● **Исходный текст**:
____

«ГАМЛЕТ НА РОССИЙСКОМ ПРЕСТОЛЕ»

«ГАМЛЕТ НА РОССИЙСКОМ ПРЕСТОЛЕ»

За ней царить стал Павел,

Мальтийский кавалер,

Но не совсем он правил

На рыцарский манер.

А. К. Толстой

Ужели к тем годам мы снова обратимся,

Когда никто не смел отечество назвать

И в рабстве ползали и люди и печать!

А. С. Пушкин

Хотя Павел и «простил» Новикова и Радищева (очевидно, в пику своей покойной матушке), к печатному слову он относился крайне подозрительно; он оставил в силе предсмертное распоряжение Екатерины, которым она отменила свой прежний указ 1783 года о «вольных типографиях»: все пять лет его царствования они так и простояли опечатанными. Более того, 4 июля 1797 года он выпустил указ, по которому цензура всех книг переходила в руки высшего правительства: «Государь Император высочайше повелеть соизволил: книги, цензурою признаваемые недозволенными, представлять на рассмотрение Совета (Его Величества)». На таможнях была устроена строжайшая цензура иностранных книг, журналов и газет: одно время им было предписано не пропускать ни одного иностранного издания, хотя бы оно содержало панегирик Павлу. Как изящно выразился позднее в своих воспоминаниях литератор Фёдор Вигель, в пятилетие павловского царствования писатели старались «существовать неприметным образом»[8].

По Высочайшему повелению 1797 года предписано было вместо слова «врач» писать «лекарь», вместо «граждане» — «жители», «обыватели», вместо «отечество» — «государство», а слово «общество» вообще было запрещено.

____

● **Рабочее задание 1**:
Повторите слово в слово фрагмент текста о цензуре при Павле, начиная со слов «По Высочайшему повелению» и заканчивая словами «вообще было запрещено.» включительно.
● **Рабочее задание 2**:
Какое слово, согласно тексту о цензуре при Павле, по Высочайшему повелению 1797 года следовало писать вместо слова «врач»?
Следующие далее записи — отдельный материал.

(Выдержки из набора данных)
____

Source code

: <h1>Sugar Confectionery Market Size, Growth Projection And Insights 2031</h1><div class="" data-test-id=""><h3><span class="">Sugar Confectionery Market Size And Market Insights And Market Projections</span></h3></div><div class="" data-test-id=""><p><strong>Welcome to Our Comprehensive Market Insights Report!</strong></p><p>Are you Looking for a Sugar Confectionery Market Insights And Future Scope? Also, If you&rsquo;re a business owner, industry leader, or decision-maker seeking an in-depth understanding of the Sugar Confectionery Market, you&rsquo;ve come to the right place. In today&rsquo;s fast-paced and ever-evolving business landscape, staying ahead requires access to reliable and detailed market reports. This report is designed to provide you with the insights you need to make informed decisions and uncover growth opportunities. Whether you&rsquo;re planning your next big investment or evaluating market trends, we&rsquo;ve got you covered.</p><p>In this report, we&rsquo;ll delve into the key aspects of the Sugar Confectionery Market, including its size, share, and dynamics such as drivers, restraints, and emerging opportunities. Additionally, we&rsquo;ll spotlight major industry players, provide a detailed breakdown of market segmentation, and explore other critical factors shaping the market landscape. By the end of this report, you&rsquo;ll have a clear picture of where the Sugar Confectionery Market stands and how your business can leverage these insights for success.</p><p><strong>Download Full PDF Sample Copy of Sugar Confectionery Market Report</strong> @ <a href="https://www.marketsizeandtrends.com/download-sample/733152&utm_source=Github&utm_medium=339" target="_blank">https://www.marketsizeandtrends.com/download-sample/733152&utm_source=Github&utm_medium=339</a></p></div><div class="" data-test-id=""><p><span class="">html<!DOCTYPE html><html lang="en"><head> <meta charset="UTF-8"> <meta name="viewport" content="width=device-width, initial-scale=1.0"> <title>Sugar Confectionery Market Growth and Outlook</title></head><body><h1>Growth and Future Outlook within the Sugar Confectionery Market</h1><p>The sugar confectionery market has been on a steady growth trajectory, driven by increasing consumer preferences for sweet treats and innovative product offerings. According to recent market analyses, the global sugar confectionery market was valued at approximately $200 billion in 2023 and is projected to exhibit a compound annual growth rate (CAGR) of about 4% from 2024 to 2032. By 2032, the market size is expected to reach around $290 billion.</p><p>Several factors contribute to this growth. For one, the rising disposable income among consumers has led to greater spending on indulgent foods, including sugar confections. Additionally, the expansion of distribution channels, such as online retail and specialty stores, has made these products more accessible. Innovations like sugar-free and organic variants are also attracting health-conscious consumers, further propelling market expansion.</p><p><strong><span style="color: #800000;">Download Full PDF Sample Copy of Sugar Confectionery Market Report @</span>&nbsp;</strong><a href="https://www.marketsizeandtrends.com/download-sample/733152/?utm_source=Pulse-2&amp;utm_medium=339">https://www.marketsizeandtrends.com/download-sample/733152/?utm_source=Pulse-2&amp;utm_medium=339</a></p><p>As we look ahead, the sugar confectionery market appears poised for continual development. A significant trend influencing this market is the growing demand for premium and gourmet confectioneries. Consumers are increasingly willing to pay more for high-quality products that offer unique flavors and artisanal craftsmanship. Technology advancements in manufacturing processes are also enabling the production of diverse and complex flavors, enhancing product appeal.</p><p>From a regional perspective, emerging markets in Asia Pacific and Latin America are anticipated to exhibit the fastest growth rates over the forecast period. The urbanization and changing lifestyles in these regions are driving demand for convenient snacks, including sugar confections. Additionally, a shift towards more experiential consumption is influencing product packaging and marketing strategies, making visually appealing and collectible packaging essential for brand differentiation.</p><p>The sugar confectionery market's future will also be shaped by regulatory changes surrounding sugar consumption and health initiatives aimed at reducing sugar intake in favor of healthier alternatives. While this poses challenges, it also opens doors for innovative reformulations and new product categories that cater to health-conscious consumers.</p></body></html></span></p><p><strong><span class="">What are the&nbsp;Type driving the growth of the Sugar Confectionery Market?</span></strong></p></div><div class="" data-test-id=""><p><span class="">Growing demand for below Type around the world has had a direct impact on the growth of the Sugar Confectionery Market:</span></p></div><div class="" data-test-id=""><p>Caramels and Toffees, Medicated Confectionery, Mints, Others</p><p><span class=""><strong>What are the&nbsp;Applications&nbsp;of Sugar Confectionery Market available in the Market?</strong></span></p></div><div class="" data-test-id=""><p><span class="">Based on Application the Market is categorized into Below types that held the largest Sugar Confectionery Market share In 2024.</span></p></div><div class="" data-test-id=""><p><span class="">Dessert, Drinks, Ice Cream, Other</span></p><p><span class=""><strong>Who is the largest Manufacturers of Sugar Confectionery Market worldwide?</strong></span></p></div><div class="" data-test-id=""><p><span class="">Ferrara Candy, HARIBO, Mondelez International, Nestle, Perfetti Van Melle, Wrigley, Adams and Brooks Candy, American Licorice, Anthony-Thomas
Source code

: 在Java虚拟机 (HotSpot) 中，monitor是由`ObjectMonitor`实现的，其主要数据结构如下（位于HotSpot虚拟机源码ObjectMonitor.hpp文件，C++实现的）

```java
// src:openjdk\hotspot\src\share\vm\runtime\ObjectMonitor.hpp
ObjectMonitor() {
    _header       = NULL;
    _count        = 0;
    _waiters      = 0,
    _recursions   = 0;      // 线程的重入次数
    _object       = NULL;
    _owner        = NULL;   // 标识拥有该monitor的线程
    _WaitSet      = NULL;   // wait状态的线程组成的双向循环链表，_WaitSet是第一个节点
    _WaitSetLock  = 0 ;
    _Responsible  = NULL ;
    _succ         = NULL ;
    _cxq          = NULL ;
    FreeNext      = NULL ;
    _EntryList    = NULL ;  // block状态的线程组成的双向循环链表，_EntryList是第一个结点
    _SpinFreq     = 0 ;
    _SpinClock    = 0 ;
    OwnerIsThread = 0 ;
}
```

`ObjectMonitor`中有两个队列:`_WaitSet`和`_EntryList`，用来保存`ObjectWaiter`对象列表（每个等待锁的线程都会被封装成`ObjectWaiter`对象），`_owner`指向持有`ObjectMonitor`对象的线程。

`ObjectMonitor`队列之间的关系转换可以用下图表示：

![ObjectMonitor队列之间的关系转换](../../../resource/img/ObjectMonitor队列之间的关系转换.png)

____

● **Решение задачи 1**:
По Высочайшему повелению 1797 года предписано было вместо слова «врач» писать «лекарь», вместо «граждане» — «жители», «обыватели», вместо «отечество» — «государство», а слово «общество» вообще было запрещено.

● **Решение задачи 2**:
Вместо слова «врач» следовало писать «лекарь».